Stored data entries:

^^^^

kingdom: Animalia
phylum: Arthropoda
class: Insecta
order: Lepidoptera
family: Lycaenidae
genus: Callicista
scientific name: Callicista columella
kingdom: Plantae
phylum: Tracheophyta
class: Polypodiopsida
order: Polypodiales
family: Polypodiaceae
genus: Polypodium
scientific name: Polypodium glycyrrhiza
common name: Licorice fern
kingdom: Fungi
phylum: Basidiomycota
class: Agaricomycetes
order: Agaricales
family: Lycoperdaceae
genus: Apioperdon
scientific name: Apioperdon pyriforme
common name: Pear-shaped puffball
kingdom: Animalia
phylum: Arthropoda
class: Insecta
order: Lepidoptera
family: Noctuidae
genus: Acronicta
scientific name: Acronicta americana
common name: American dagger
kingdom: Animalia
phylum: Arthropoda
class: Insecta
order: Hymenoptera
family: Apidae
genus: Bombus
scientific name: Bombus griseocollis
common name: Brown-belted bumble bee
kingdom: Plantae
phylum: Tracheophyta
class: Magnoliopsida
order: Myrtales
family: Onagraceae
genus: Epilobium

^^^^

=== BRIEF ===
Can you reproduce the records verbatim, beginning at the line that contains "genus: Callicista" and continuing through the last line of the records?

=== COMPLETE RESPONSE ===
genus: Callicista
scientific name: Callicista columella
kingdom: Plantae
phylum: Tracheophyta
class: Polypodiopsida
order: Polypodiales
family: Polypodiaceae
genus: Polypodium
scientific name: Polypodium glycyrrhiza
common name: Licorice fern
kingdom: Fungi
phylum: Basidiomycota
class: Agaricomycetes
order: Agaricales
family: Lycoperdaceae
genus: Apioperdon
scientific name: Apioperdon pyriforme
common name: Pear-shaped puffball
kingdom: Animalia
phylum: Arthropoda
class: Insecta
order: Lepidoptera
family: Noctuidae
genus: Acronicta
scientific name: Acronicta americana
common name: American dagger
kingdom: Animalia
phylum: Arthropoda
class: Insecta
order: Hymenoptera
family: Apidae
genus: Bombus
scientific name: Bombus griseocollis
common name: Brown-belted bumble bee
kingdom: Plantae
phylum: Tracheophyta
class: Magnoliopsida
order: Myrtales
family: Onagraceae
genus: Epilobium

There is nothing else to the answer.